1. Causal Bias: Misjudging causality based on correlation. Mistaking "simultaneous occurrence" for "causal relationship." Many people attribute success to common traits among successful individuals, but in reality, many phenomena are merely correlated, not truly causal.
2. Causal Bias: Single-cause explanation bias. Attributing complex outcomes to a single cause. The human brain naturally prefers simple explanations, but the real world often results from multiple variables acting together.
3. Causal Bias: Post hoc attribution bias. After an event occurs, logically reconstructing it backwards, believing "there were signs all along." Essentially, it’s humans’ inability to accept randomness, so they automatically fill in the narrative.
4. Confirmation Bias: Only seeking information that supports one's own views. People are more likely to accept information that supports their stance while automatically ignoring counterexamples. Many debates are not due to lack of information but due to cognitive filtering.

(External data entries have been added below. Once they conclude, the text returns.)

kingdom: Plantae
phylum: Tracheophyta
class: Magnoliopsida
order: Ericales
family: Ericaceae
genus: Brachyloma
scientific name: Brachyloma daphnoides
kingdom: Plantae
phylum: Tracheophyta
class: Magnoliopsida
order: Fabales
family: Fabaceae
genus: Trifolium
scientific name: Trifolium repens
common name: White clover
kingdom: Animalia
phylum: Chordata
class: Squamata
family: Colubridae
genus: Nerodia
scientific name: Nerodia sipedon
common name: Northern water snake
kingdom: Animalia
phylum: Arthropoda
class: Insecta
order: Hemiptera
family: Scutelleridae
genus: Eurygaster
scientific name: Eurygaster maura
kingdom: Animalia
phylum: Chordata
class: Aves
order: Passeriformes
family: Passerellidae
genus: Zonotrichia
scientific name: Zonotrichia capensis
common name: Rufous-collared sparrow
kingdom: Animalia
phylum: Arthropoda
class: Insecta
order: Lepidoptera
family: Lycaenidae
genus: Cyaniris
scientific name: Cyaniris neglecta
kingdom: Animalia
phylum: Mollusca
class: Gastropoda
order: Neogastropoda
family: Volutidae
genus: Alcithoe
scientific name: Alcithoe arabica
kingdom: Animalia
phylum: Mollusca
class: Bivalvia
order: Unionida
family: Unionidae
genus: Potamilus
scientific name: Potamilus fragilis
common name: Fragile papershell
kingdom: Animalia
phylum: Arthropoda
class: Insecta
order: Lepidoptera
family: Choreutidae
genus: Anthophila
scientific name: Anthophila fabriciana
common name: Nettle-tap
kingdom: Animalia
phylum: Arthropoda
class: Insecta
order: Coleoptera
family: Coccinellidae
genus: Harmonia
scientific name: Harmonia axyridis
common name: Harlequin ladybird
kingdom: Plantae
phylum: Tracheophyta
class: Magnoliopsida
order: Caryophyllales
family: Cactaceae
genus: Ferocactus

5. Sample Bias: Inferring general rules from limited samples. People habitually summarize world laws from small experiences, but small samples are often filled with randomness and lack universality.
6. Sample Bias: Survivor bias. Only seeing those who succeeded and missing those who failed. Many "success stories" are essentially because failure cases are hidden.
7. Heuristic Bias: Replacing genuine reasoning with quick judgments. To save energy, the brain prefers to use intuition, impressions, and experience rather than complete reasoning.
8. Authority Bias: Defaulting to believing that authority figures are closer to the truth. When someone has a title, status, or influence, people naturally lower their skepticism.
9. Halo Effect: One positive trait influences overall judgment. When someone excels in one dimension, people automatically extend this advantage to other dimensions.
10. Availability Bias: The more easily something comes to mind, the more common we think it is. Exposure frequency is mistaken for actual occurrence frequency. Many people's judgments about the world are essentially based on "what they saw recently."
11. Egocentric Bias: Assuming oneself is the center of the world. People naturally overestimate the importance of their feelings, experiences, and perspectives while underestimating others' systemic environments.
12. Fundamental Attribution Error: Using different attribution logic for oneself and others. When others fail, it’s attributed to ability; when oneself fails, it’s more easily attributed to environmental factors.
13. Illusion of Control: Overestimating one's ability to control outcomes. In complex systems, people mistakenly believe they control the results, but often it’s just luck, cycles, or probability.
14. Recency Bias: Giving too much weight to recent events. People mistake short-term trends for long-term patterns, so markets, emotions, and public opinion are easily amplified by recent events.
15. Linearity Bias: Understanding the world through linear thinking. The human brain is naturally suited for understanding linear changes but finds it difficult to truly grasp compound interest, network effects, and exponential growth.